The measures to help business and employment through the Covid crisis appear to have helped the Government to retain its high level of popularity.
The latest Roy Morgan poll shows the Labour Party scored 53.5 percent with the National Opposition party on 26.5 percent. The Government coalition group of Labour, New Zealand First and Greens scored 63 percent against the National and ACT alliance on 33 percent.
On those figures in a General Election Labour could govern alone. New Zealand First, which held the balance of power and put Labour into office in 2017 would be out of Parliament.
The poll covered the period before and after Judith Collins became the new Leader of National in mid-July. Early indications are that Collins has had a negligible impact on support for National although a full month of polling in August will provide a clearer picture.
National has yet to launch its campaign and with the election still months away on September 19 anything could happen. There are hints National might offer a tax cut.
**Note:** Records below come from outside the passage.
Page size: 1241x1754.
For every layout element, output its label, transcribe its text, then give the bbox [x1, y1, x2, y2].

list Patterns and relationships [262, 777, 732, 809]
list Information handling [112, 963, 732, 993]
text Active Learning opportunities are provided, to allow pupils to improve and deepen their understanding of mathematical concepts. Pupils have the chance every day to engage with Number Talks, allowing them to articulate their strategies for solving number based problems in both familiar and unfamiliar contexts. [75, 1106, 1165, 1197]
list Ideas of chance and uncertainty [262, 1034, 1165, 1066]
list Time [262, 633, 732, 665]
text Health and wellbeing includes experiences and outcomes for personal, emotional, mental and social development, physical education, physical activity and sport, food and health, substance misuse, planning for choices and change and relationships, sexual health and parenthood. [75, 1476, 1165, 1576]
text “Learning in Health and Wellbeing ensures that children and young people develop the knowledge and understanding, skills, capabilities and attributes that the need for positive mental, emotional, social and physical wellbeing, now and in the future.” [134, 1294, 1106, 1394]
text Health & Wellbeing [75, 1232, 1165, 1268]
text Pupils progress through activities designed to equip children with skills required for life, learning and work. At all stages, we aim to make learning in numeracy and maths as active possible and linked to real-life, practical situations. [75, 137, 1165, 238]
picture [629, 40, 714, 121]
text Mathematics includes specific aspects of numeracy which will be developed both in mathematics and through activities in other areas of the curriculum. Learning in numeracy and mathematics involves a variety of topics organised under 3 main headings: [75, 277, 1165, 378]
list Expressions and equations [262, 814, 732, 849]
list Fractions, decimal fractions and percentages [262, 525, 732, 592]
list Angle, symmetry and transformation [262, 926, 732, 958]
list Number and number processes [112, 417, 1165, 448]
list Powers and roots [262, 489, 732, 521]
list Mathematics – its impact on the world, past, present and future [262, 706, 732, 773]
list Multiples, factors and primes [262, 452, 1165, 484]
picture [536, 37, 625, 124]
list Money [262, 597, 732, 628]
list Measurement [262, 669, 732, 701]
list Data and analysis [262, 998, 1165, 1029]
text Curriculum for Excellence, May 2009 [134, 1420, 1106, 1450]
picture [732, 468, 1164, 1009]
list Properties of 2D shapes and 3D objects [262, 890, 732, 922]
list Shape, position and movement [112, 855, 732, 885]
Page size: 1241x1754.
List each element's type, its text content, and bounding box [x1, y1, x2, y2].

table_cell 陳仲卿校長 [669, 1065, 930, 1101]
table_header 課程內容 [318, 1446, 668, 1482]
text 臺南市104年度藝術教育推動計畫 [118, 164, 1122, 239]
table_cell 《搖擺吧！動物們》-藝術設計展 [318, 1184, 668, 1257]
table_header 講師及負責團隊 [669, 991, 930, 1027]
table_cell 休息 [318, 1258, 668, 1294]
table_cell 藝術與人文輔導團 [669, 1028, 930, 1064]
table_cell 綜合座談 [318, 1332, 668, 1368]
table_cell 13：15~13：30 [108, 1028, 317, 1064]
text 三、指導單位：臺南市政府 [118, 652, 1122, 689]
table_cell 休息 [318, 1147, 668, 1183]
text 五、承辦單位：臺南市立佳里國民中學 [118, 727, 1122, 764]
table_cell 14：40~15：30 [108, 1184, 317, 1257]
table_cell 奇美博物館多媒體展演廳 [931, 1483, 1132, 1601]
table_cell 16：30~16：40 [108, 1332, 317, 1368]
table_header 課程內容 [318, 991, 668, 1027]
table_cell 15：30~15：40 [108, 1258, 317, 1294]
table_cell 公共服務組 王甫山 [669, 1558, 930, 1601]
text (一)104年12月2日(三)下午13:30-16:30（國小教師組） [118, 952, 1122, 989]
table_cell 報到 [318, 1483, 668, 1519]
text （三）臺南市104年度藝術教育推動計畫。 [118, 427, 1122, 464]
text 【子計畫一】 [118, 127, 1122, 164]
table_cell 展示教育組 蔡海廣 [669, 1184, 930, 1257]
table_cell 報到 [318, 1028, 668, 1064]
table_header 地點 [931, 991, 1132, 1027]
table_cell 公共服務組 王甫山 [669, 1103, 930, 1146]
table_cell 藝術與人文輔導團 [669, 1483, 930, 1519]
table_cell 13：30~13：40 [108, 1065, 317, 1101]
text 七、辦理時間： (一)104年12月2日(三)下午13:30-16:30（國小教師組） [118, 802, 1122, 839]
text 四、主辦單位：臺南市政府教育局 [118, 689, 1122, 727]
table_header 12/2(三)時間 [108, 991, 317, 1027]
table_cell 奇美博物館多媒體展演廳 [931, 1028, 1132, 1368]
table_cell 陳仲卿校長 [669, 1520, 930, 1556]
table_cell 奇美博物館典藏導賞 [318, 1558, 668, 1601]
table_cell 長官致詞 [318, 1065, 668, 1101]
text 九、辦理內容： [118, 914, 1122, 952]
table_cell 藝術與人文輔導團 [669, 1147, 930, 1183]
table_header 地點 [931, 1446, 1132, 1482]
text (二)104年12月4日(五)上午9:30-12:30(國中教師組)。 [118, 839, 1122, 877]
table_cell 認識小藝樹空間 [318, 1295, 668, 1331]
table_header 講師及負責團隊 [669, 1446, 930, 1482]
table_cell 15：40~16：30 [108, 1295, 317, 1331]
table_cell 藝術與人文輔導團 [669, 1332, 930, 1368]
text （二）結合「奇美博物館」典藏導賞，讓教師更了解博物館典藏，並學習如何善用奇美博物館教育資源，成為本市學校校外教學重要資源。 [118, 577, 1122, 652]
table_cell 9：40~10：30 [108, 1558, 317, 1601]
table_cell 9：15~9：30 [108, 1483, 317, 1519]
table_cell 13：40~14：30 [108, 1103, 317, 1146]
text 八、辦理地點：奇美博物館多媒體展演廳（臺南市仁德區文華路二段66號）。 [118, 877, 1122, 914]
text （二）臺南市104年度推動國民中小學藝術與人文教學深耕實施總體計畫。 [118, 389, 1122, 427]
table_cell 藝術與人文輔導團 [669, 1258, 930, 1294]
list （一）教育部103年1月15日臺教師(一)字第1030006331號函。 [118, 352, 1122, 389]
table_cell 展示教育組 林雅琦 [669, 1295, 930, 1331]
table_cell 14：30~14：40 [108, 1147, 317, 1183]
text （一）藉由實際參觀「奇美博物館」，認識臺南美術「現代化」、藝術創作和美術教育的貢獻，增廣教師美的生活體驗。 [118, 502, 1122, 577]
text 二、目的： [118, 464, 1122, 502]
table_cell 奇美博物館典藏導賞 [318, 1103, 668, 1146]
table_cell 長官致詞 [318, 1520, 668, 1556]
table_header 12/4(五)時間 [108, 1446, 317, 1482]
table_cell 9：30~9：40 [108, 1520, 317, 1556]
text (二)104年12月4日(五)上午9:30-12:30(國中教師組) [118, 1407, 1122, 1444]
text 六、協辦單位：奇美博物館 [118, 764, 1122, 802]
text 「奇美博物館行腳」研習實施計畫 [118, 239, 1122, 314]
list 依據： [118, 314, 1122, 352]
Saturday’s campaign launch focused on the existing wide range of measures aimed at delivering the greatest of priorities, a healthy population and a soundly based economic recovery. But for Ardern and her colleagues mere economic survival with an acceptable bottom line result is not good enough. From the upheaval of the Covid crisis they are determined New Zealand will emerge as a better country in which its people can flourish.
Max Hayton is a former political correspondent and foreign editor in New Zealand.